The county website indicates that officials are seeking to fully vaccinate between 60% to 90% of the total Dane county population in order to achieve herd immunity.
Vaccination efforts have been particularly successful among elderly residents, who county officials have prioritized for inoculation. Data shows that 90% of individuals aged 65 and older have been at least partially vaccinated.
Currently, those eligible for vaccination include the elderly, healthcare workers, food service/production workers, educators, residents with certain pre-existing conditions, and some other essential public-facing workers, according to the county health website.
In the future eligibility requirements are expected to expand to allow more residents to receive the vaccine, with the Wisconsin Department of Health Services announcing plans to begin vaccinating all individuals 16 and up.
Mayor Satya Rhodes-Conway, who received the Johnson and Johnson vaccine this past Thursday, urged local residents to monitor if they meet the eligibility requirements and to sign up to receive the vaccination as soon as possible.
“The eligibility is pretty broad right now, but I really encourage people to go to Public Health Madison Dane County's website to see the eligibility list,” Rhodes-Conway stated. “People can sign up through their health care provider, they can go to one of our pharmacies that are vaccinators, they may be eligible to come here to the Alliant Energy Center and get their shot. There's lots and lots of options.”
Rhodes-Conway also emphasized that residents should take any available version of the vaccine and avoid waiting to receive their preferred dose.
“The best vaccine is the one that you can get as soon as possible,” Rhodes-Conway stated. “Personally, I am delighted to be getting the [one-dose] Johnson & Johnson vaccine today because I will be protected sooner ... The fact that we have three vaccines all created in such a short time period, that are all so effective, is a scientific achievement that cannot be overstated.”

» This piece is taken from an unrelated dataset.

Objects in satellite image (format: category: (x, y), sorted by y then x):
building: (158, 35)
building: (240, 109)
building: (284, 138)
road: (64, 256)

Public health officials have also announced Wednesday that Dane county had only 12 patients hospitalized due to COVID-19 related complications, the lowest number since medical personnel began tracking the data last year.
Local medical staff relayed their relief that the number of COVID-19 cases has declined so dramatically in recent months and reflected on the conditions in hospitals earlier in the pandemic.
"We've gone entire shifts without diagnosing COVID-19," said Dr. Jeff Pothoff. "It's such great news. It just sounds like such a simple thing to say that hospitalizations are really low, but it means a great deal to those of us in healthcare."
Pothoff also stated that despite the recent increase in vaccinations and decrease in COVID-19 cases, residents should still exercise caution in order to limit the number of future infections as much as possible.
"There's things we can do now that we couldn't do before, and that's okay," he said. "But let's not make a mistake and go completely back to normal and then find ourselves having to deal with this in the next few months. I just don't even want to think about, you know, having it be November, December again."